Intervention de Sabine Rubin

Réunion du mardi 9 octobre 2018 à 21h00
Commission des finances, de l'économie générale et du contrôle budgétaire

Photo issue du site de l'Assemblée nationale ou de WikipediaSabine Rubin :

L'amendement I-CF1171 a pour objet d'abandonner le mécanisme de prélèvement à la source de l'impôt sur le revenu.

Adopté sous la précédente législature, ce dispositif a vu son entrée en vigueur reportée à plusieurs reprises, officiellement en raison des difficultés techniques suscitées par sa complexité, mais plutôt, en réalité, pour permettre au Gouvernement de communiquer en 2018 sur les baisses de cotisations que le prélèvement à la source aurait éclipsées.

Notre groupe est opposé à ce dispositif pour huit raisons principales.

Premièrement, il est d'une trop grande complexité, comme l'ont montré les nombreux bugs repérés en 2018, lors de la phase de test – je pense notamment aux 500 000 contribuables qui ont reçu une déclaration préremplie erronée. Si le Gouvernement a cherché à modifier son dispositif, avec par exemple le report de la mise en place du prélèvement à la source à 2020 pour les salariés à domicile, ou encore la possibilité pour les entreprises de moins de 20 salariés de laisser le soin à l'URSSAF de collecter l'impôt à leur place, ce dispositif n'en reste pas moins complexe et inabouti.

Deuxièmement, nous estimons que ce n'est pas à l'entreprise, mais bien à l'administration fiscale, de collecter l'impôt.

Troisièmement, cette réforme est inutile, car la France dispose déjà d'un excellent taux de recouvrement en matière d'impôt sur le revenu – 99,4 % au 31 décembre de l'année « n+1 ».

Quatrièmement, nous estimons que le prélèvement à la source se traduit par un manque de lisibilité, qui empêche le contribuable d'appréhender correctement la charge fiscale et ses variations. Le prélèvement à la source pourrait ainsi constituer le premier pas vers un impôt sur le revenu non progressif, que les Français seraient dans l'incapacité de mesurer : de ce fait, la pression fiscale pourrait être modifiée plus facilement.

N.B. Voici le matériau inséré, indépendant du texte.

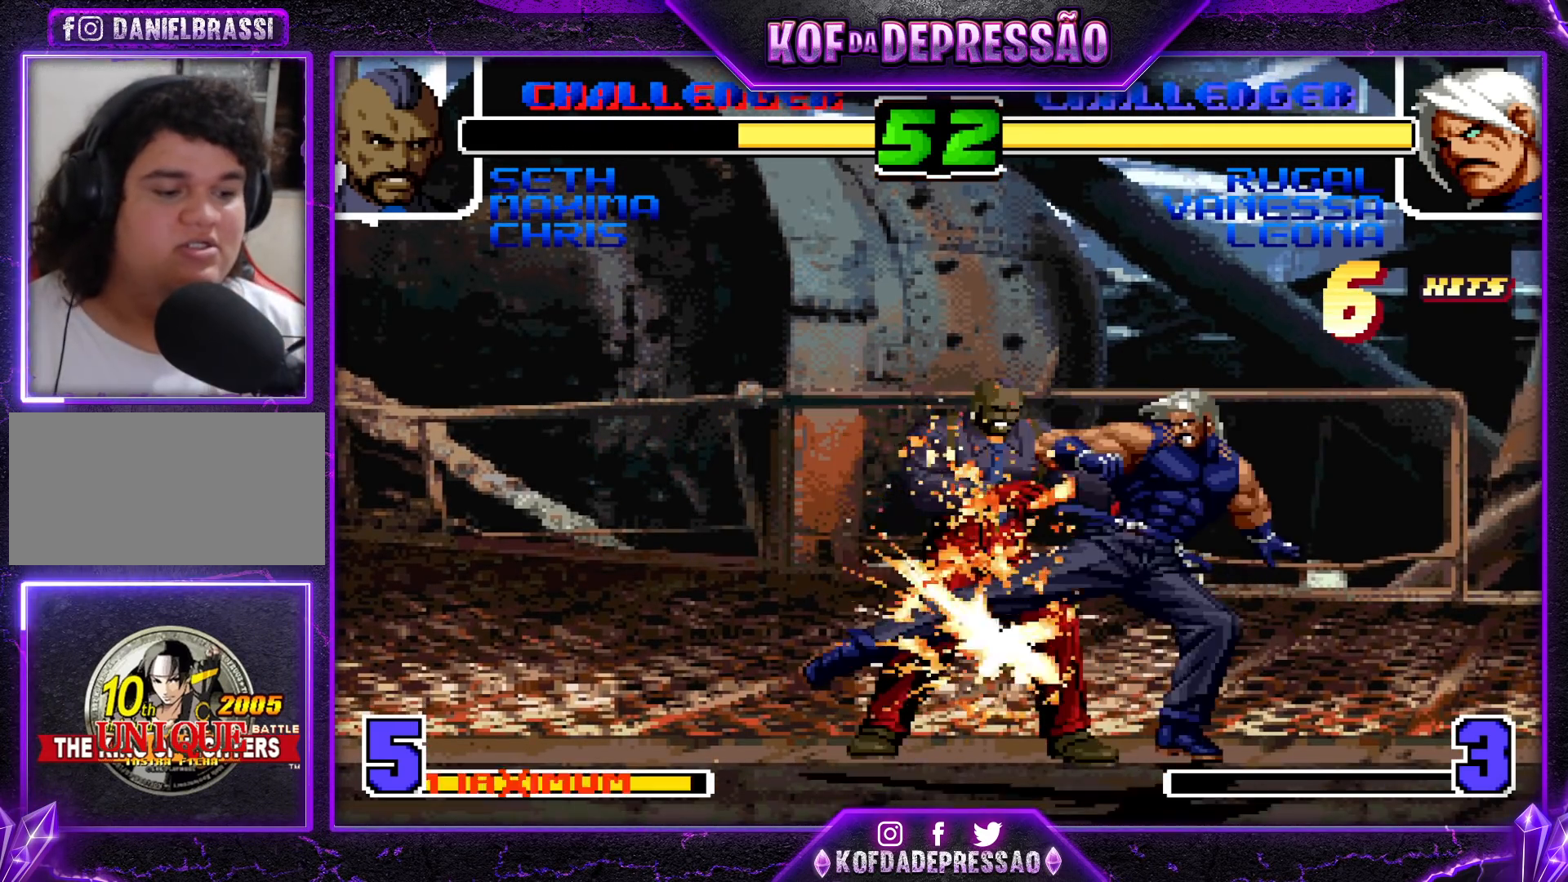
{"dt_ms": 500, "buttons": ["CROSS", "SQUARE", "TRIANGLE", "R1"], "left_stick": "center", "events": [[50, "CROSS", "down"], [50, "R1", "down"], [50, "SQUARE", "down"], [50, "TRIANGLE", "down"], [67, "L2", "down"], [83, "SQUARE", "up"], [100, "CROSS", "up"], [100, "L2", "up"], [100, "R1", "up"], [100, "TRIANGLE", "up"], [233, "CIRCLE", "down"], [233, "CROSS", "down"], [233, "L2", "down"], [233, "R1", "down"], [233, "SQUARE", "down"], [233, "TRIANGLE", "down"], [250, "CIRCLE", "up"], [267, "L2", "up"], [300, "CROSS", "up"], [300, "R1", "up"], [300, "SQUARE", "up"], [300, "TRIANGLE", "up"], [450, "CIRCLE", "down"], [450, "CROSS", "down"], [450, "R1", "down"], [450, "SQUARE", "down"], [450, "TRIANGLE", "down"], [467, "CIRCLE", "up"], [467, "L2", "down"], [483, "L2", "up"]]}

Cinquièmement, le prélèvement à la source apportera de la complexité pour les contribuables en impliquant de multiples formalités supplémentaires induites par l'année de transition.

Sixièmement, nous pensons que ce système est incompatible avec notre culture fiscale, du fait de la très forte personnalisation de l'impôt sur le revenu français et de la prévalence du concept de foyer fiscal sur celui d'individu.

Septièmement, le prélèvement à la source impose la rupture de la logique française de confidentialité des revenus privés, car en prenant connaissance du taux d'imposition de ses salariés, un employeur pourra en déduire le montant de leurs revenus familiaux et patrimoniaux – ce qui va obliger certains salariés à mettre en oeuvre des stratégies de dissimulation.

Huitièmement, enfin, le passage au prélèvement à la source va engendrer un coût important pour des finances publiques déjà malmenées. En effet, l'administration va devoir adapter son organisation et ses logiciels déclaratifs et de paiement, mais aussi lancer d'importantes campagnes d'information, en recourant pour cela à des prestataires extérieurs privés.

Pour toutes ces raisons, le passage au prélèvement à la source nous semble une véritable folie.